Malgré la  légère remontée des taux d’emprunt  en novembre, le financement des projets immobiliers se négocie  à des conditions toujours aussi avantageuses, indique le courtier en crédit Prêt Partners.

Pour la première fois depuis dix mois, les taux de crédit immobilier se sont réorientés à la hausse, signe qu’une nouvelle tendance est en train de s’amorcer sur le marché.  Reste à savoir à quel rythme cette évolution se poursuivra dans les prochains mois. Pour l’heure, on semble bien assister à un redémarrage, mais en douceur.
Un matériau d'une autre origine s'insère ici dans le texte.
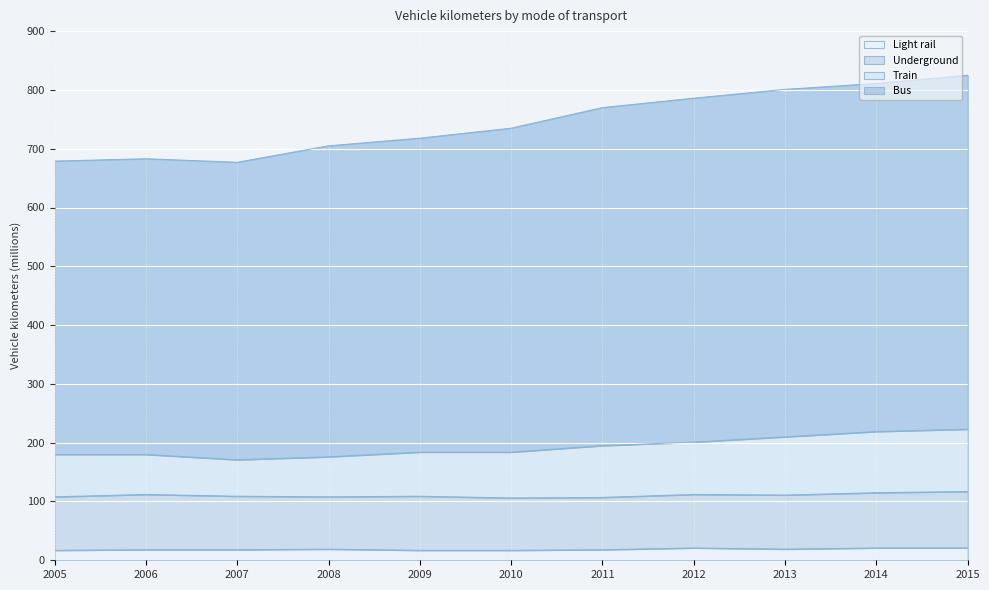

What is the total value across all series at 2012?

786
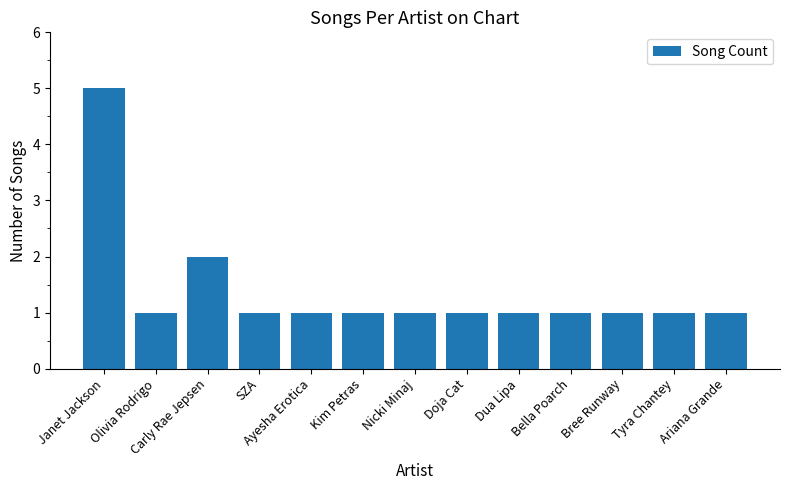

What is the difference between the maximum and second lowest values?

4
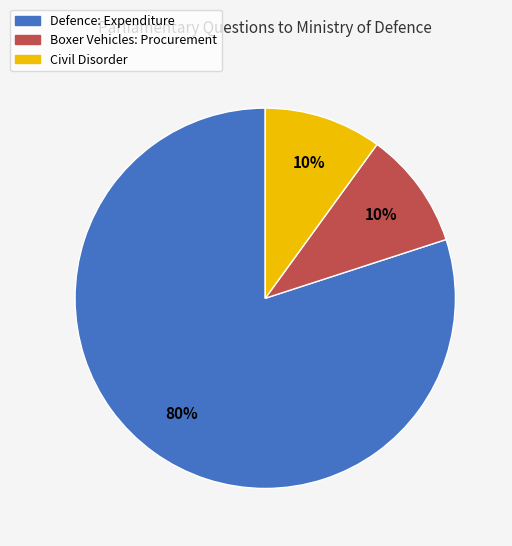

Does any single category account for the majority?

Yes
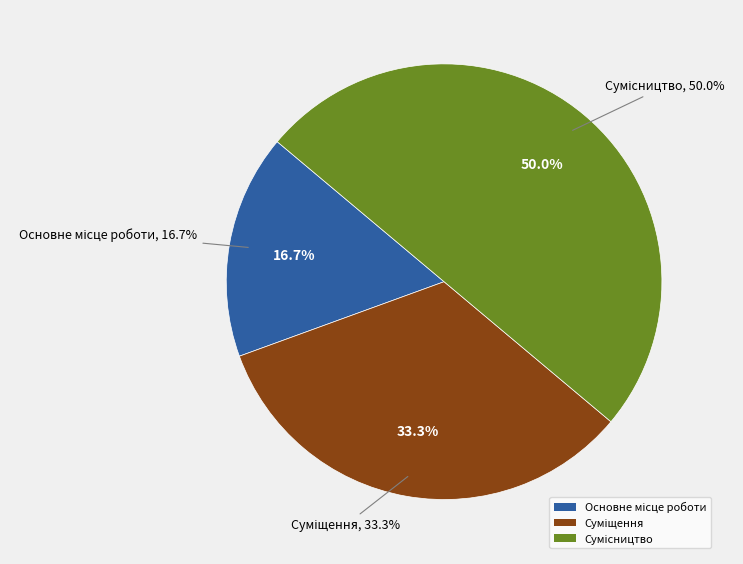

To the nearest percent, what is the average slice percentage?

33%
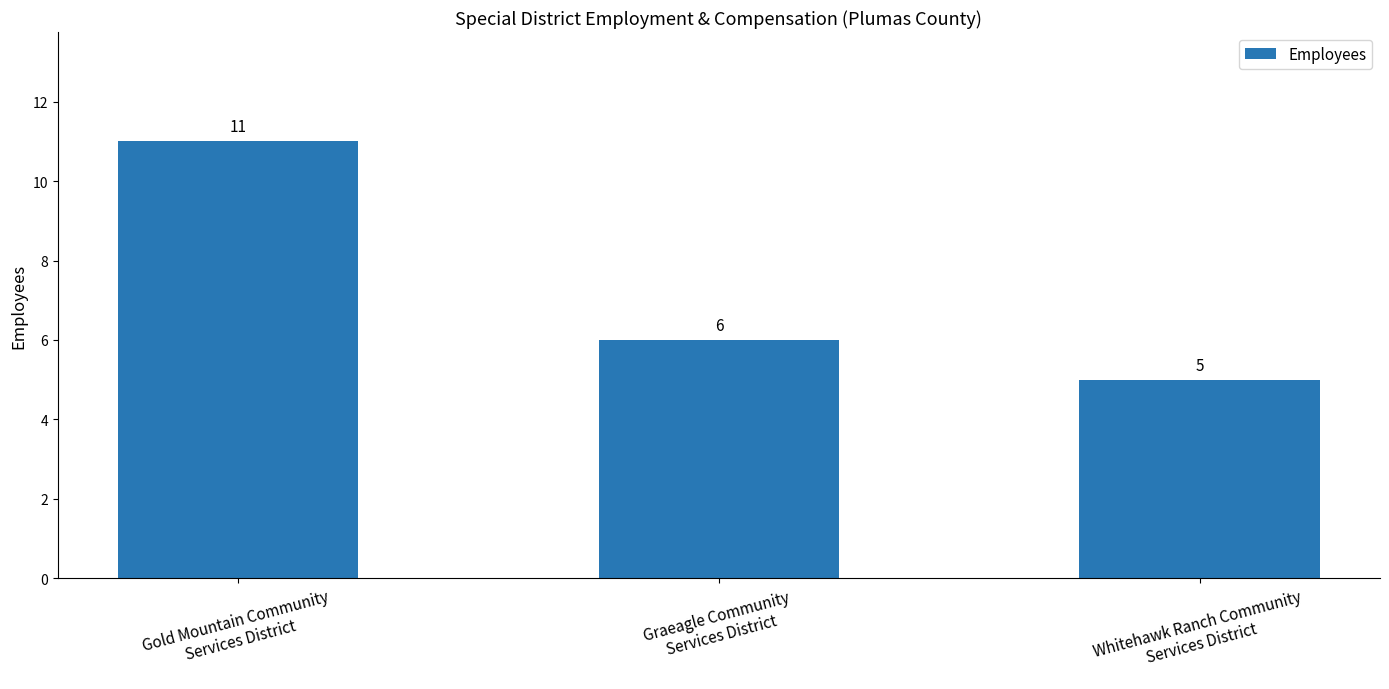

Rank the categories by value from highest to lowest.

Gold Mountain Community
Services District, Graeagle Community
Services District, Whitehawk Ranch Community
Services District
Crédit inférieur à 1% sur dix ans

Dans son baromètre de novembre, réalisé à partir des meilleures propositions négociées pour leurs clients ainsi que de données recueillies auprès de ses partenaires bancaires, le courtier en crédit Prêt Partners confirme qu’avec « une légère correction  par rapport à octobre,  la baisse des taux semble terminée ». Il note toutefois que ses six agences réparties en Région Pays de la Loire (Nantes, Saint-Nazaire, Savenay, Angers, Cholet, Saumur) ont, ce mois-ci, encore négocié pour leurs clients  des niveaux de remboursement « inférieurs à 1% sur dix ans, et de l’ordre d’1,30% sur 20 ans en taux fixe » (voir infographie). Des moyennes à peu près équivalentes à  celles, déjà très basses, qui furent observées en septembre dernier (0,90% sur dix ans et 1,34% sur une échéance à vingt ans). Le contexte global reste donc très propice à l’achat. Mécaniquement, il est tout aussi favorable aux propriétaires qui souhaitent renégocier un prêt immobilier, voire le re-renégocier.

La hausse des taux devrait être très limitée

On ignore encore si l’inversion de la courbe observée en novembre sera durable. Mais plusieurs indices portent à croire qu’il s’agit d’un mouvement de fond. Une principale raison à cela : le rebond (+0,5%) de l’OAT 10 ans, obligations assimilables du Trésor dont la valeur sert de repaire aux banques pour fixer les taux long terme. L’autre explication tient aux changements de politique monétaires engagées par les banques centrales américaine et européenne qui n’excluent pas de relever leurs taux directeurs respectifs pour contenir les prémices d’une poussée inflationniste.

Nombreux sont les professionnels à estimer que la remontée des taux, dans l’hypothèse où elle devait se confirmer,  sera lente et n’aura pas d’incidence majeure sur le marché immobilier ni sur la solvabilité des emprunteurs.